- **EXERCISE PROMPT**: Transcribe the whole listing precisely, leaving nothing out.

----------------------------------------

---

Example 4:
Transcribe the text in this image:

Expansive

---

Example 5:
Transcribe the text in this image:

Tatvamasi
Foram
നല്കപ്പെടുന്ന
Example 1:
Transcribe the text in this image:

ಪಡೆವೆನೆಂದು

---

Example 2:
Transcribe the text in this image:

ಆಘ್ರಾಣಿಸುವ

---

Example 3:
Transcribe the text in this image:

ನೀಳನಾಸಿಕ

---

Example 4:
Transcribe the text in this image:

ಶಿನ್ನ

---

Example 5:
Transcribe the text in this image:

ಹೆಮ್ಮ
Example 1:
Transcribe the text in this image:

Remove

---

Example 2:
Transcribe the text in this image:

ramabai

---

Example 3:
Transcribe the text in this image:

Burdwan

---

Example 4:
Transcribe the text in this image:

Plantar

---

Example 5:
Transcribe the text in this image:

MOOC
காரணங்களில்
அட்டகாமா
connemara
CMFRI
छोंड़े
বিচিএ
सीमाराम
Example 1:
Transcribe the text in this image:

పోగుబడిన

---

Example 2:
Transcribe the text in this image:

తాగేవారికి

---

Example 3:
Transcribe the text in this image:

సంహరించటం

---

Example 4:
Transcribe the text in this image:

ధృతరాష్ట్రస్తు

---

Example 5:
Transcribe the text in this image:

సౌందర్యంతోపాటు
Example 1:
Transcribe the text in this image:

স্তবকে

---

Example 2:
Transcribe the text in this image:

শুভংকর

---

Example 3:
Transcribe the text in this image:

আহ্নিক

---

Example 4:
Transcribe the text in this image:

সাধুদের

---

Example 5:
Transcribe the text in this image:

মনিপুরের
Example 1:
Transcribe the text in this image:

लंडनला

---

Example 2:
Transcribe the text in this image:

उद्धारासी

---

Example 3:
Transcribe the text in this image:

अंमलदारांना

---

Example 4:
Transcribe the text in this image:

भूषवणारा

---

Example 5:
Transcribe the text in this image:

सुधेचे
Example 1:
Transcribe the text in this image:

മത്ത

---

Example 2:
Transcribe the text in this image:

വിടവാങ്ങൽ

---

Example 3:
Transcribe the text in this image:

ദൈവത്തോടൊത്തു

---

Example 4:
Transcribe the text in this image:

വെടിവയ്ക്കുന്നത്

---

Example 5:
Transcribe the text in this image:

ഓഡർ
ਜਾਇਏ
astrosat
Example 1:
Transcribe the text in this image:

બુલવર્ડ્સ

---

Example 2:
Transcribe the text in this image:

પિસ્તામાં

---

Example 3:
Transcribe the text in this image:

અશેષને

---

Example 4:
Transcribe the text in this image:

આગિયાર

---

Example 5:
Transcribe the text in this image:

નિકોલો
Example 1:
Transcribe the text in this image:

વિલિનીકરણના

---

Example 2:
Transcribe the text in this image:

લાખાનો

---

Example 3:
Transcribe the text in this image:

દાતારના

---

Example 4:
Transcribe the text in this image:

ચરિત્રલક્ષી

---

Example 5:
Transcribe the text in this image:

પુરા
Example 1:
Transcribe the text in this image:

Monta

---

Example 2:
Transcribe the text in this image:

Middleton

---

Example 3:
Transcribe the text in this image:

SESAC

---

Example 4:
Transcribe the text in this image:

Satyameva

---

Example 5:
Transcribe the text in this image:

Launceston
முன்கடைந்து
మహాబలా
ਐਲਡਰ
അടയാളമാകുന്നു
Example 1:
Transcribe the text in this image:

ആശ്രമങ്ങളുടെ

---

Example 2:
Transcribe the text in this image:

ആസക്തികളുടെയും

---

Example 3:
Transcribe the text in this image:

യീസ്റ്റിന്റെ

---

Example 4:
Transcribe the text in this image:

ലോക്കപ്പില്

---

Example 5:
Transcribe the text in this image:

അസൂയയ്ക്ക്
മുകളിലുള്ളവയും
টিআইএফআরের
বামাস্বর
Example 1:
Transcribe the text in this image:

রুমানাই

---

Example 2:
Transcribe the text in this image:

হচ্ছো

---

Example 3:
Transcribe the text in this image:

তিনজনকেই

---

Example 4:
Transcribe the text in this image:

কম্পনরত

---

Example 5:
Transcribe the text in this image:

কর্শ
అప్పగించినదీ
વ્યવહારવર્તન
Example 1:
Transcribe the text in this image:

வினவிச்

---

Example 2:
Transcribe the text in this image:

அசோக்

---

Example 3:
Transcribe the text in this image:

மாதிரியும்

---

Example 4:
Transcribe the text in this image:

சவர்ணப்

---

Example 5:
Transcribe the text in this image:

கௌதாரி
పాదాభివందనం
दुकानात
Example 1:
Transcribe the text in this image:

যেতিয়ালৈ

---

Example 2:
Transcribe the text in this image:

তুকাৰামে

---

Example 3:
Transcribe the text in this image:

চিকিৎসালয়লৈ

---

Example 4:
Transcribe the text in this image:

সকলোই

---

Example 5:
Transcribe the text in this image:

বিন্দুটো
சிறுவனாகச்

----------------------------------------

- **TASK ANSWER**:
---

Example 4:
Transcribe the text in this image:

Expansive

---

Example 5:
Transcribe the text in this image:

Tatvamasi
Foram
നല്കപ്പെടുന്ന
Example 1:
Transcribe the text in this image:

ಪಡೆವೆನೆಂದು

---

Example 2:
Transcribe the text in this image:

ಆಘ್ರಾಣಿಸುವ

---

Example 3:
Transcribe the text in this image:

ನೀಳನಾಸಿಕ

---

Example 4:
Transcribe the text in this image:

ಶಿನ್ನ

---

Example 5:
Transcribe the text in this image:

ಹೆಮ್ಮ
Example 1:
Transcribe the text in this image:

Remove

---

Example 2:
Transcribe the text in this image:

ramabai

---

Example 3:
Transcribe the text in this image:

Burdwan

---

Example 4:
Transcribe the text in this image:

Plantar

---

Example 5:
Transcribe the text in this image:

MOOC
காரணங்களில்
அட்டகாமா
connemara
CMFRI
छोंड़े
বিচিএ
सीमाराम
Example 1:
Transcribe the text in this image:

పోగుబడిన

---

Example 2:
Transcribe the text in this image:

తాగేవారికి

---

Example 3:
Transcribe the text in this image:

సంహరించటం

---

Example 4:
Transcribe the text in this image:

ధృతరాష్ట్రస్తు

---

Example 5:
Transcribe the text in this image:

సౌందర్యంతోపాటు
Example 1:
Transcribe the text in this image:

স্তবকে

---

Example 2:
Transcribe the text in this image:

শুভংকর

---

Example 3:
Transcribe the text in this image:

আহ্নিক

---

Example 4:
Transcribe the text in this image:

সাধুদের

---

Example 5:
Transcribe the text in this image:

মনিপুরের
Example 1:
Transcribe the text in this image:

लंडनला

---

Example 2:
Transcribe the text in this image:

उद्धारासी

---

Example 3:
Transcribe the text in this image:

अंमलदारांना

---

Example 4:
Transcribe the text in this image:

भूषवणारा

---

Example 5:
Transcribe the text in this image:

सुधेचे
Example 1:
Transcribe the text in this image:

മത്ത

---

Example 2:
Transcribe the text in this image:

വിടവാങ്ങൽ

---

Example 3:
Transcribe the text in this image:

ദൈവത്തോടൊത്തു

---

Example 4:
Transcribe the text in this image:

വെടിവയ്ക്കുന്നത്

---

Example 5:
Transcribe the text in this image:

ഓഡർ
ਜਾਇਏ
astrosat
Example 1:
Transcribe the text in this image:

બુલવર્ડ્સ

---

Example 2:
Transcribe the text in this image:

પિસ્તામાં

---

Example 3:
Transcribe the text in this image:

અશેષને

---

Example 4:
Transcribe the text in this image:

આગિયાર

---

Example 5:
Transcribe the text in this image:

નિકોલો
Example 1:
Transcribe the text in this image:

વિલિનીકરણના

---

Example 2:
Transcribe the text in this image:

લાખાનો

---

Example 3:
Transcribe the text in this image:

દાતારના

---

Example 4:
Transcribe the text in this image:

ચરિત્રલક્ષી

---

Example 5:
Transcribe the text in this image:

પુરા
Example 1:
Transcribe the text in this image:

Monta

---

Example 2:
Transcribe the text in this image:

Middleton

---

Example 3:
Transcribe the text in this image:

SESAC

---

Example 4:
Transcribe the text in this image:

Satyameva

---

Example 5:
Transcribe the text in this image:

Launceston
முன்கடைந்து
మహాబలా
ਐਲਡਰ
അടയാളമാകുന്നു
Example 1:
Transcribe the text in this image:

ആശ്രമങ്ങളുടെ

---

Example 2:
Transcribe the text in this image:

ആസക്തികളുടെയും

---

Example 3:
Transcribe the text in this image:

യീസ്റ്റിന്റെ

---

Example 4:
Transcribe the text in this image:

ലോക്കപ്പില്

---

Example 5:
Transcribe the text in this image:

അസൂയയ്ക്ക്
മുകളിലുള്ളവയും
টিআইএফআরের
বামাস্বর
Example 1:
Transcribe the text in this image:

রুমানাই

---

Example 2:
Transcribe the text in this image:

হচ্ছো

---

Example 3:
Transcribe the text in this image:

তিনজনকেই

---

Example 4:
Transcribe the text in this image:

কম্পনরত

---

Example 5:
Transcribe the text in this image:

কর্শ
అప్పగించినదీ
વ્યવહારવર્તન
Example 1:
Transcribe the text in this image:

வினவிச்

---

Example 2:
Transcribe the text in this image:

அசோக்

---

Example 3:
Transcribe the text in this image:

மாதிரியும்

---

Example 4:
Transcribe the text in this image:

சவர்ணப்

---

Example 5:
Transcribe the text in this image:

கௌதாரி
పాదాభివందనం
दुकानात
Example 1:
Transcribe the text in this image:

যেতিয়ালৈ

---

Example 2:
Transcribe the text in this image:

তুকাৰামে

---

Example 3:
Transcribe the text in this image:

চিকিৎসালয়লৈ

---

Example 4:
Transcribe the text in this image:

সকলোই

---

Example 5:
Transcribe the text in this image:

বিন্দুটো
சிறுவனாகச்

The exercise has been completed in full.